ただし、成長投資枠(※)での投資の場合、同じ銘柄であっても購入手数料が金融機関によって異なるため、ネット証券などでは無料であっても、銀行だと手数料がかかる場合があります。
※成長投資枠:
株式・ETF・投資信託など幅広い銘柄への投資で活用できるNISAの投資枠。年間240万円までの投資が可能。
ポイント・クレカ積立の充実度が低い
ネット証券では、多くの会社が以下のようなポイントサービスを展開しています。
- クレジットカードで積立投資ができ、ポイントが貯まる
- 運用中の資産残高に応じてポイントが貯まる
- 貯めたポイントで運用できる
このように、ポイントを効率良く貯めるとともに、有効活用できる点が特徴です。
一方、銀行でポイントサービスやクレジットカードによる積立投資に対応しているのは、一部に限られます。銀行のNISAでは、通常、銀行口座からの引き落としで投資が行われます。
そのため、ポイントを重視するかどうかによって、NISA口座を開設する金融機関を選ぶと良いでしょう。
2.NISAの「手数料」を正しく理解しよう
NISAで運用する場合の手数料は、特定口座などNISA以外で運用する場合と異なる部分があります。しっかり理解しておきましょう。
つみたて投資枠の手数料は銀行・ネット証券とも同条件で、購入手数料が0円と決められている
「銀行のNISAは手数料が高い」というイメージがあるかもしれませんが、つみたて投資枠での購入手数料は、銀行・証券会社ともに「0円」と定められています。つまり、どの金融機関で購入しても手数料がかからないということです。また、信託報酬は銘柄ごとに設定されているため、同じ銘柄であれば、金融機関に関わらず同額になります。

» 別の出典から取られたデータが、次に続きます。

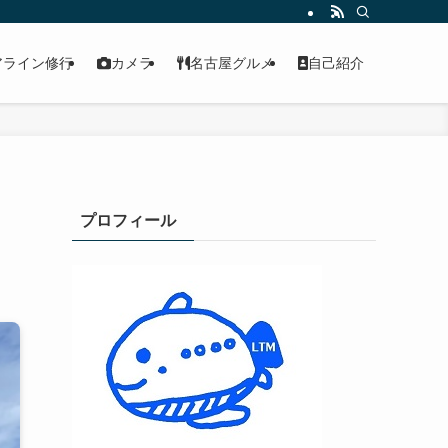
アライン修行
カメラ
名古屋グルメ
自己紹介
プロフィール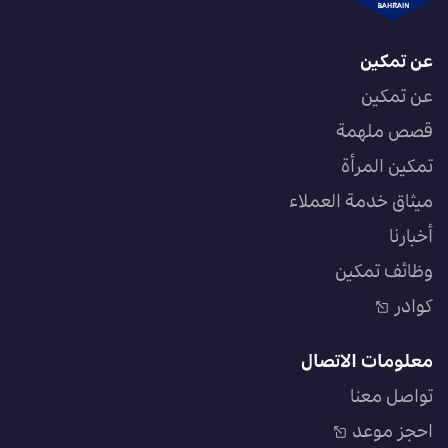
عن تمكين
عن تمكين
قصص ملهمة
تمكين المرأة
ميثاق خدمة العملاء
أخبارنا
وظائف تمكين
كوادر
معلومات الاتصال
تواصل معنا
احجز موعد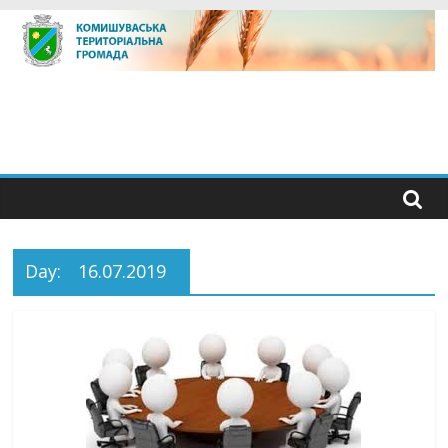
Skip
to
content
Day:
16.07.2019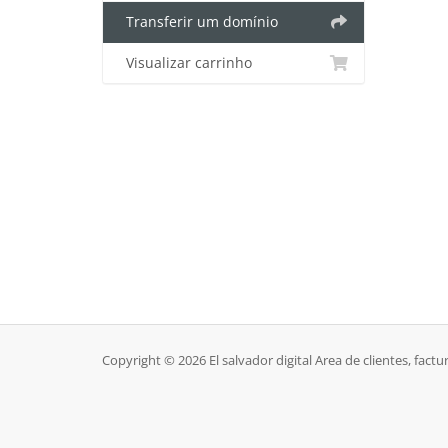
Transferir um domínio
Visualizar carrinho
Copyright © 2026 El salvador digital Area de clientes, factu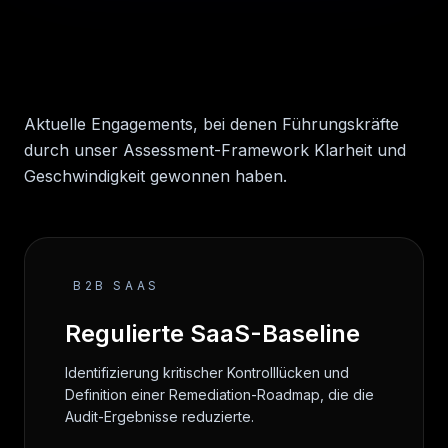
Aktuelle Engagements, bei denen Führungskräfte
durch unser Assessment-Framework Klarheit und
Geschwindigkeit gewonnen haben.
B2B SAAS
Regulierte SaaS-Baseline
Identifizierung kritischer Kontrolllücken und
Definition einer Remediation-Roadmap, die die
Audit-Ergebnisse reduzierte.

つみたて投資枠での投資を検討しているのであれば、手数料の高低ではなくサービスや対応を比較しましょう。
手数料に差が出るのは成長投資枠や信託報酬が高い一部の銘柄
成長投資枠では、購入手数料がかかる銘柄もあり、金融機関ごとに異なります。ネット証券では無料であっても、銀行では購入手数料がかかる場合があるため、事前によく確認しましょう。

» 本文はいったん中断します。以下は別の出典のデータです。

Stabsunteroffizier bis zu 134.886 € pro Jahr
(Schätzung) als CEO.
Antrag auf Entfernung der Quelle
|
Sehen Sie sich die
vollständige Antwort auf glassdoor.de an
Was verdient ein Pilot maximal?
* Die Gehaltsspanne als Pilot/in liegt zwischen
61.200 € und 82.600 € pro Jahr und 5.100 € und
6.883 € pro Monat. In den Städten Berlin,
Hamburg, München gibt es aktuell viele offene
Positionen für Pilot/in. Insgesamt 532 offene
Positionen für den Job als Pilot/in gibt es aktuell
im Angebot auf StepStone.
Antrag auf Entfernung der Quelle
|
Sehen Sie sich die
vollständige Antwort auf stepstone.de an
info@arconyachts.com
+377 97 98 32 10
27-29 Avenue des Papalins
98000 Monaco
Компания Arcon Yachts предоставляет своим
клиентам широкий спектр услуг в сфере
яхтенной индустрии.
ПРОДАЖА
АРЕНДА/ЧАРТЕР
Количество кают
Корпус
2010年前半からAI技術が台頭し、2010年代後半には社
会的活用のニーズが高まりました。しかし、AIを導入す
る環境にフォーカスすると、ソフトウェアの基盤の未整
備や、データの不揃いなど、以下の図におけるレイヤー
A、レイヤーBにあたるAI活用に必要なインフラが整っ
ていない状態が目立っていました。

また、信託報酬は銘柄により異なりますので、購入手数料が0円であっても運用コストが高くなる可能性があり、注意が必要です。運用コストを抑えるためには銘柄選びが重要になると言えるでしょう。
3.銀行とネット証券のNISAを5つの項目で比較
銀行とネット証券で、NISAのサービス内容を比較してみましょう。比較するのは以下の5項目です。
- 1.取扱銘柄数
- 2.最低積立金額
- 3.購入時のコスト
- 4.ポイントサービス・クレジットカード積立への対応
- 5.サポートの充実度
それぞれの項目でどのような特徴があるのかおさえて、自分に合った金融機関でNISAを始めてみましょう。
取扱銘柄数
NISAのつみたて投資枠の取扱銘柄数を、銀行とネット証券で比較してみましょう。
| 銀行A | 銀行B | ネット証券A | ネット証券B |
|---|---|---|---|
| 17本 | 8本 | 271本 | 200本超 |
※つみたて投資枠に限る
※2026年4月時点
取扱銘柄数はネット証券のほうが多く、銀行はそれに比べて少ない傾向があります。中には、取扱銘柄数が極端に少ない銀行もあります。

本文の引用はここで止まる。